Axes (8) give an energetic performance over on the main stage, and as they highlight how much of an important festival this is for all of the bands playing, I can’t help but feel like this festival, along with all bands playing it, feels like some sort of giant family. All the bands know and support each other, and every stranger I met over the weekend enthusiastically spoke about new bands they had discovered, or favourites they had managed to catch for the very first time.
The weather takes a turn for the worst shortly before Tangled Hair (9) perform to a packed-out tent over at the Bixler stage.Vessels (8) have been granted a well-chosen spot on the line-up as they lure the crowd with chilled out beats and ambience before Cult of Luna and Deafheaven (9) are due to perform. Unfortunately, due to missed flights, Cult of Luna were now scheduled to clash with Deafheaven.

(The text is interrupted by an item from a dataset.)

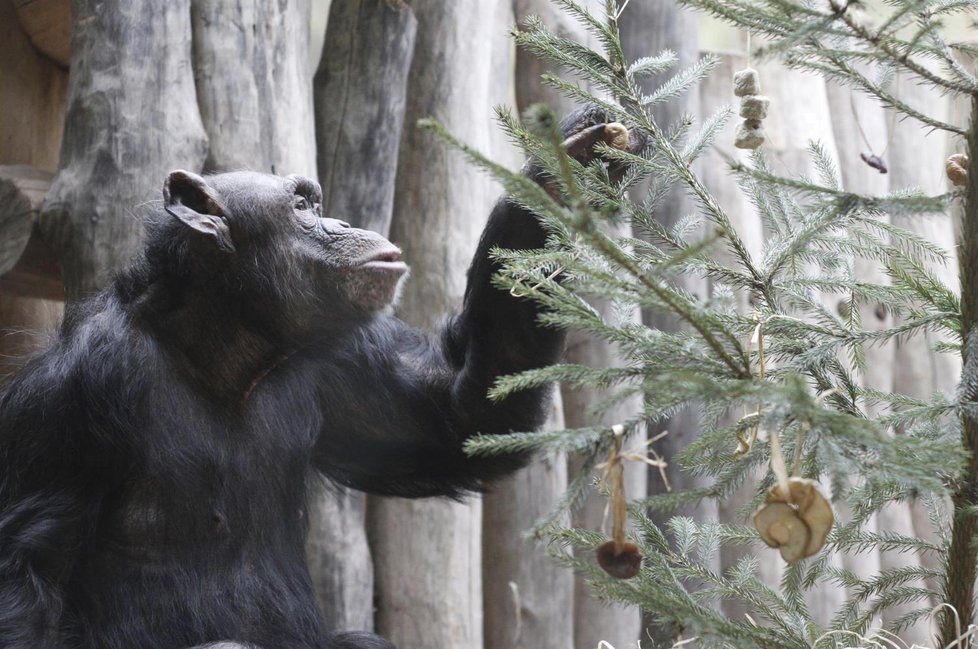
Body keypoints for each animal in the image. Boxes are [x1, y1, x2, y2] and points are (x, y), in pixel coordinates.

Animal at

Alright The Captain (7) played to relatively small crowd of die-hard fans, as they humbly drew attention to the fact they were shocked to be headlining a stage. Deafheaven’s melodic take on black metal seemed to go down well with fans who wouldn’t normally listen to the genre, as most of their riffs breached boundaries of post-rock territory. Unfortunately, the crowd seemed to dwindle in size as more and more people departed to catch the end of Cult of Luna. As tempting as it was to see all three headliners, I couldn’t bring myself to leave Deafheaven early.
There’s enough diversity on this festival line-up for returning fans to find something new and for newcomers to feel at home. And that’s what Arctangent is all about - discovering new bands, and sharing those bands with friends, old and new. The organisers have done a fantastic job at putting this festival together. Not only is there a sense of mutual understanding between attendees that something like this is a really big deal, the bands seem generally humbled and taken back by the intensity of the feedback from their fans. Not only is Arctangent one of the most unique festivals I’ve ever been to, it’s also the friendliest.